Spain’s financial institutions are to a certain degree exposed to the performance of the real estate sector. Much of the credit growth has been related to promoters and realtors in the last few years. The slowdown in the real estate activity coupled with the liquidity crunch have built up a not very promissory environment in which realtors have to renegotiate their increasing debt burdens and promoters are massively declaring bankruptcies. Some of the construction firms with a large stock of unsold apartments are discovering the rental market, a very underdeveloped market in Spain that only devotes 8% of the apartment stock to rentals.

Two more indicators point out the growing concern of the Spanish economy. Madrid’s office rentals dropped by 45% during the first quarter of 2008 compared to the same period in 2007, although Barcelona’s office rentals increased by 14%. Constructors and realtors concentrate 47% of the total debt of non-financial quoted companies in the Spanish stock market. Constructors are less likely than realtors to suffer from the real estate crunch. They are not only more diversified into energy and water, but also more diversified internationally through its infrastructure management daughter companies. Ferrovial operates BAA and owns a majority stake in Cintra. ACS has acquired 25% of Germany’s largest construction company.

Spain is unlikely to recover from the real estate slowdown until 2010. The recent measures undertaken by Zapatero and Solbes will only impact the economy with a short-term upwards shock of 20 basis points in GDP growth. The nomination of Miguel Sebastian as Industry and Trade Minister might help implement a new economic growth model for Spain going forward. Sebastian, a PhD in Economics from the University of Minnesota, is also in good friendship with Premier Zapatero and was his chief economic advisor in the previous four-year administration.

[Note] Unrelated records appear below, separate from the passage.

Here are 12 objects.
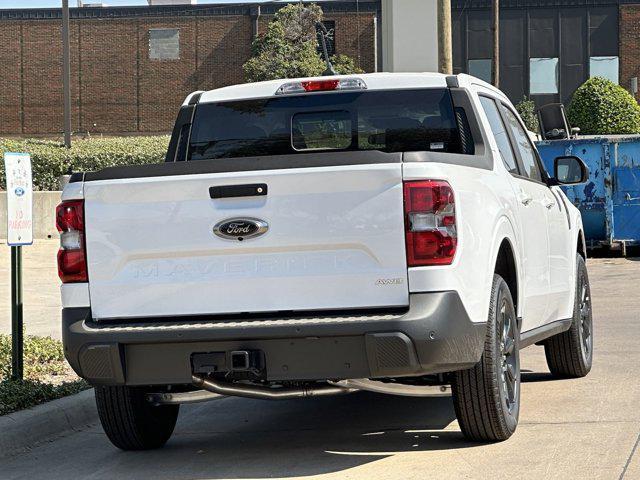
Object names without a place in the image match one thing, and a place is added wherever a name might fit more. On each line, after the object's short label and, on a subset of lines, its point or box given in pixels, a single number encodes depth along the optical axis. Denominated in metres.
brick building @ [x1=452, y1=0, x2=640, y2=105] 55.53
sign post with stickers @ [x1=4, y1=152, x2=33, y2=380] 8.99
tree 50.97
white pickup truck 6.22
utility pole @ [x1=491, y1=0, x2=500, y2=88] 40.12
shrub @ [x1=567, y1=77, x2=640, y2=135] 43.22
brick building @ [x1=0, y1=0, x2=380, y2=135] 57.06
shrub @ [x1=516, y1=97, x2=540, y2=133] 50.78
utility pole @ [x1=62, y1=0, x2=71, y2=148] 39.50
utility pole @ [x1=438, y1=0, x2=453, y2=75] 23.06
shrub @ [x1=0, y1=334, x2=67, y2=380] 9.85
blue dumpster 23.20
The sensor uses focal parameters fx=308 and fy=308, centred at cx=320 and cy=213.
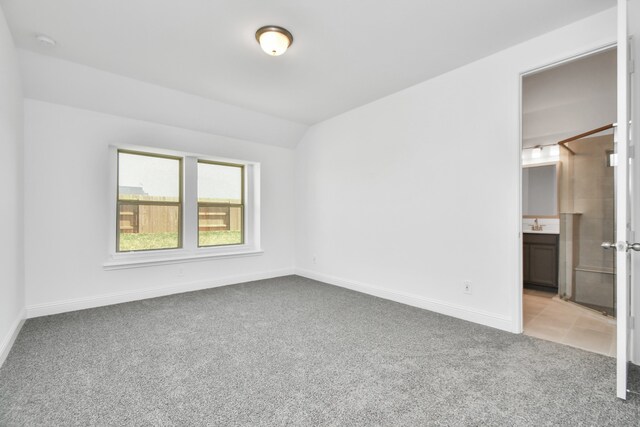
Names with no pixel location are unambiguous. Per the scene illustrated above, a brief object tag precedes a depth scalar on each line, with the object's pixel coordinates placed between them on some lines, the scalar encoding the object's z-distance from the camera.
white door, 1.73
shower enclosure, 3.45
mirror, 4.45
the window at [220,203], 4.65
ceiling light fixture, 2.47
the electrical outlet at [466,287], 3.09
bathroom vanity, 4.25
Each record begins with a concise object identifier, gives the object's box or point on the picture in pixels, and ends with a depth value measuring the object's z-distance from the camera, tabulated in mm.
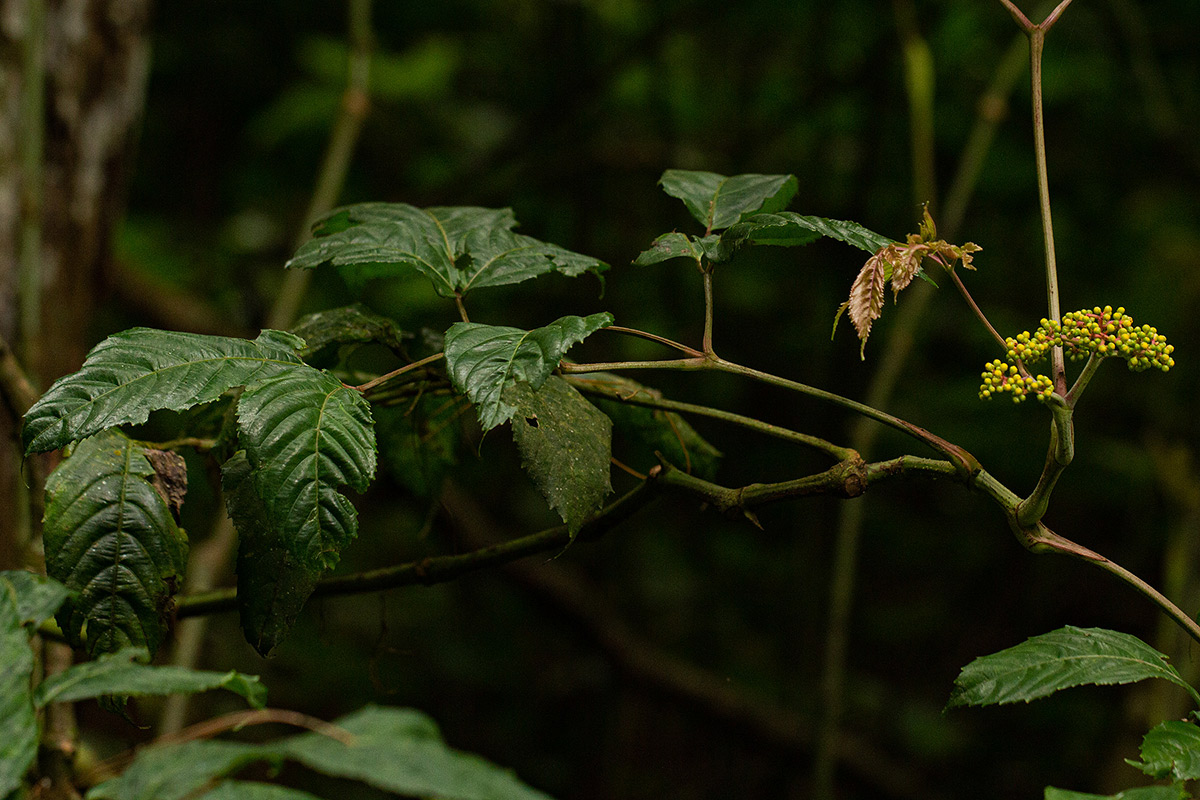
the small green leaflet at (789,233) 1145
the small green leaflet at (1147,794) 1051
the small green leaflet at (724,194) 1206
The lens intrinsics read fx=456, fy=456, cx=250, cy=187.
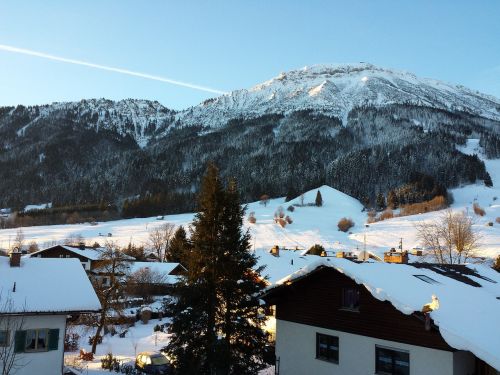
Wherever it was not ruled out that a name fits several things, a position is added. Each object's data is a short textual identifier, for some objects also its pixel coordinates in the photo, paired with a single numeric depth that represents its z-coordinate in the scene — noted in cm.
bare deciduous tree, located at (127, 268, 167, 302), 5616
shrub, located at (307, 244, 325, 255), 7513
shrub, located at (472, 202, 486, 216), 10650
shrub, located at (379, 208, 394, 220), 12292
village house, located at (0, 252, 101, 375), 1669
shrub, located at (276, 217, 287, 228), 11639
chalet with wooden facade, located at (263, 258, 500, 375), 1352
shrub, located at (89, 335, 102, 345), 3482
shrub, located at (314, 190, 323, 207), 14505
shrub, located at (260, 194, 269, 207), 15431
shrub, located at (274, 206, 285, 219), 12492
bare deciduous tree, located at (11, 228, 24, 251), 10109
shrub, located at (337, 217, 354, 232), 11338
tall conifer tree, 1659
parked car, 2403
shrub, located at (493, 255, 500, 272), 4921
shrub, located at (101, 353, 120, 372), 2391
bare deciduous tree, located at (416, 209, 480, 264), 5759
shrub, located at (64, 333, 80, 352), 3238
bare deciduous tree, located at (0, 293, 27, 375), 1631
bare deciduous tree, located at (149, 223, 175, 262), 9768
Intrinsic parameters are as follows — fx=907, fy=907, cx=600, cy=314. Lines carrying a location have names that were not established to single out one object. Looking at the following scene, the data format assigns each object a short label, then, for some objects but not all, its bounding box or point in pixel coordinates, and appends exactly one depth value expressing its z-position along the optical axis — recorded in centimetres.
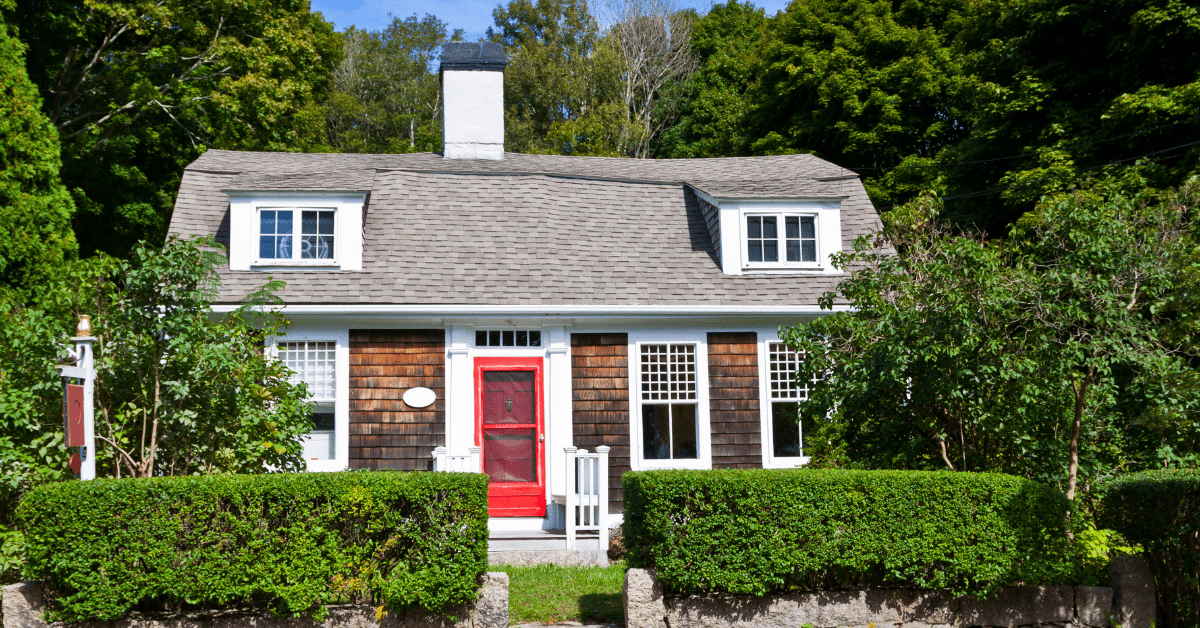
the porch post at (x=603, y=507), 1003
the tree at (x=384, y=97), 3403
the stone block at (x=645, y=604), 665
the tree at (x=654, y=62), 3450
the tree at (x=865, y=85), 2452
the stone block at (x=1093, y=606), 679
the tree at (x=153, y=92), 2006
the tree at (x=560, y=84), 3189
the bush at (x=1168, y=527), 661
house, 1156
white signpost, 645
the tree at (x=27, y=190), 1299
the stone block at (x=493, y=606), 661
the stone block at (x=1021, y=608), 685
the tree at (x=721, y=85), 2962
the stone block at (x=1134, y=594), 677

All in all the so far strong banking sector is likely to suffer from the slowdown in the real estate sector. The recovery will take long and drag the economy for at least two years. The current emergency package is only likely to have a short-term effect on the economy. More drastic reform is necessary if Spain intends to tackle some of its challenging structural anomalies, such as the high temporary employment rate, the rigidities in its labor market, and its lack of productivity growth, innovation and entrepreneurship.